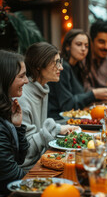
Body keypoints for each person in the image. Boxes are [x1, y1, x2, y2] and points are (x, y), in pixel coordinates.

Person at [18, 42, 79, 171]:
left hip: (42, 159)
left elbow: (40, 131)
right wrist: (55, 128)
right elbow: (27, 150)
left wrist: (58, 128)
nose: (61, 67)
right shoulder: (22, 97)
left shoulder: (42, 89)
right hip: (29, 168)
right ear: (40, 65)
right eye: (56, 62)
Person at [48, 29, 107, 120]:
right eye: (79, 44)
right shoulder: (62, 68)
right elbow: (67, 105)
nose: (83, 49)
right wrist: (93, 94)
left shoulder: (78, 66)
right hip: (58, 121)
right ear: (68, 46)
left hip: (73, 119)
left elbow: (79, 97)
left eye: (86, 46)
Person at [0, 50, 30, 197]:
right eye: (21, 76)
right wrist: (41, 181)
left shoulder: (6, 110)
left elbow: (20, 158)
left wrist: (17, 127)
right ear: (5, 79)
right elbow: (10, 176)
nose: (26, 81)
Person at [85, 19, 107, 91]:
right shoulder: (83, 62)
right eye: (101, 42)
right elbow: (85, 90)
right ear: (91, 42)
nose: (106, 47)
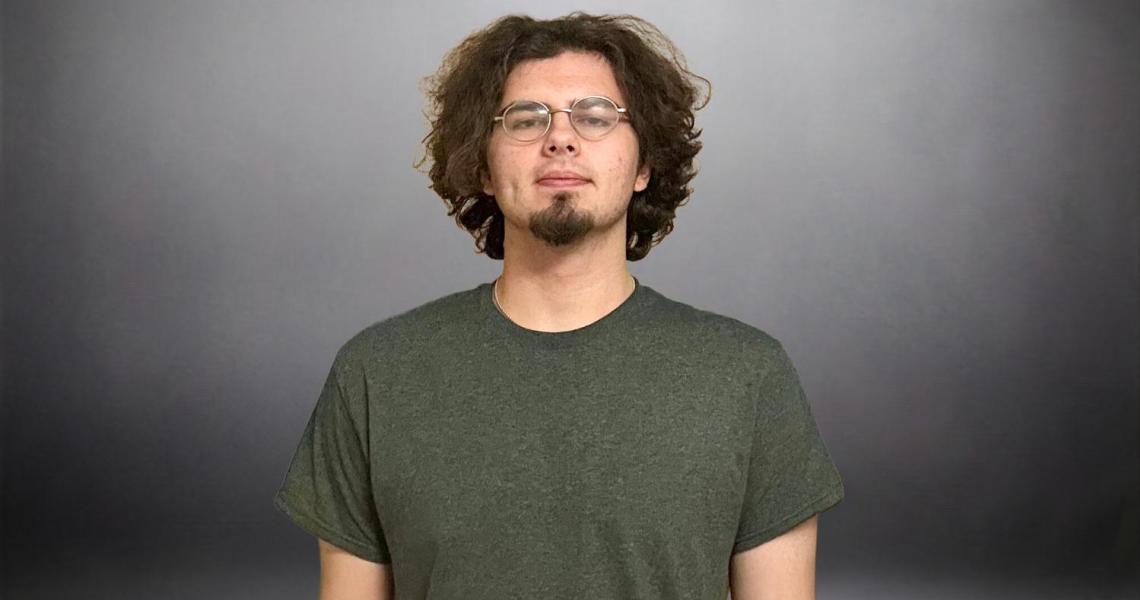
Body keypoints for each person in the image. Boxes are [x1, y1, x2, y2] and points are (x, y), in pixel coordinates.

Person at [274, 11, 844, 600]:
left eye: (596, 116)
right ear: (485, 167)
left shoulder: (748, 376)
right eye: (526, 119)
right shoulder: (375, 373)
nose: (561, 137)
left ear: (644, 165)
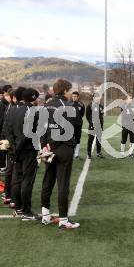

*WHAT IS REQUIRED*
Only the lines above starting at the line that holds "left elbow: (40, 131)" and ending at the line that holds "left eye: (86, 46)" are to be repeated, exactly and in full.

*TASK RESPONSE*
left elbow: (40, 131)
right wrist: (55, 128)
right elbow: (27, 150)
left wrist: (58, 128)
nose: (61, 67)
right shoulder: (22, 97)
left shoulder: (42, 89)
right hip: (29, 168)
right ear: (40, 65)
right eye: (56, 62)
Person at [48, 29, 107, 120]:
right eye: (79, 44)
right shoulder: (62, 68)
right elbow: (67, 105)
nose: (83, 49)
right wrist: (93, 94)
left shoulder: (78, 66)
right hip: (58, 121)
right ear: (68, 46)
left hip: (73, 119)
left elbow: (79, 97)
left eye: (86, 46)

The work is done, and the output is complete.